PLoS ONE (Jan 2021)

Comprehensive marine substrate classification applied to Canada’s Pacific shelf

  • Edward J. Gregr,
  • Dana R. Haggarty,
  • Sarah C. Davies,
  • Cole Fields,
  • Joanne Lessard

Journal volume & issue
Vol. 16, no. 10

Abstract

Read online

Maps of bottom type are essential to the management of marine resources and biodiversity because of their foundational role in characterizing species’ habitats. They are also urgently needed as countries work to define marine protected areas. Current approaches are time consuming, focus largely on grain size, and tend to overlook shallow waters. Our random forest classification of almost 200,000 observations of bottom type is a timely alternative, providing maps of coastal substrate at a combination of resolution and extents not previously achieved. We correlated the observations with depth, depth-derivatives, and estimates of energy to predict marine substrate at 100 m resolution for Canada’s Pacific shelf, a study area of over 135,000 km2. We built five regional models with the same data at 20 m resolution. In addition to standard tests of model fit, we used three independent data sets to test model predictions.
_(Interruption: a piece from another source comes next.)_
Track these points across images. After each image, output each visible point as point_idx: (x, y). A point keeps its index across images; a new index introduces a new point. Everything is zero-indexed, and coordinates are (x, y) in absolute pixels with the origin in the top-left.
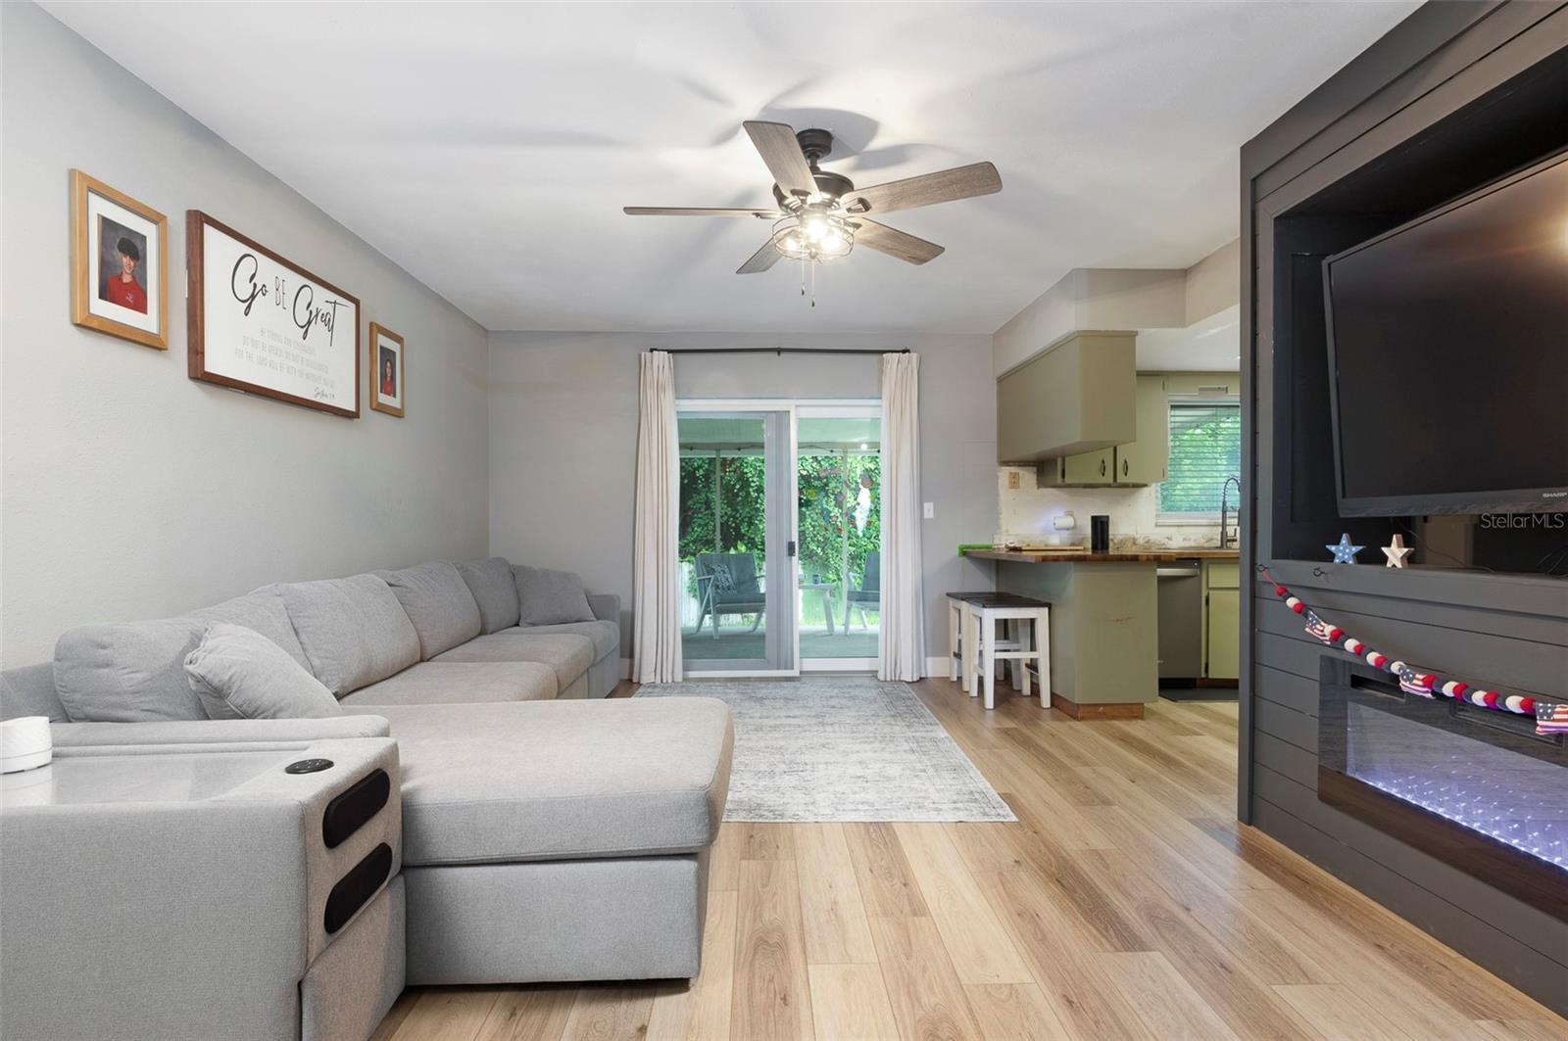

We also tested for regional, depth, and resolution effects. We guided our analysis by asking: 1) does weighting for prevalence improve model predictions? 2) does model resolution influence model performance? And 3) is model performance influenced by depth? All our models fit the build data well with true skill statistic (TSS) scores ranging from 0.56 to 0.64. Weighting models with class prevalence improved fit and the correspondence with known spatial features. Class-based metrics showed differences across both resolutions and spatial regions, indicating non-stationarity across these spatial categories. Predictive power was lower (TSS from 0.10 to 0.36) based on independent data evaluation. Model performance was also a function of depth and resolution, illustrating the challenge of accurately representing heterogeneity. Our work shows the value of regional analyses to assessing model stationarity and how independent data evaluation and the use of error metrics can improve understanding of model performance and sampling bias.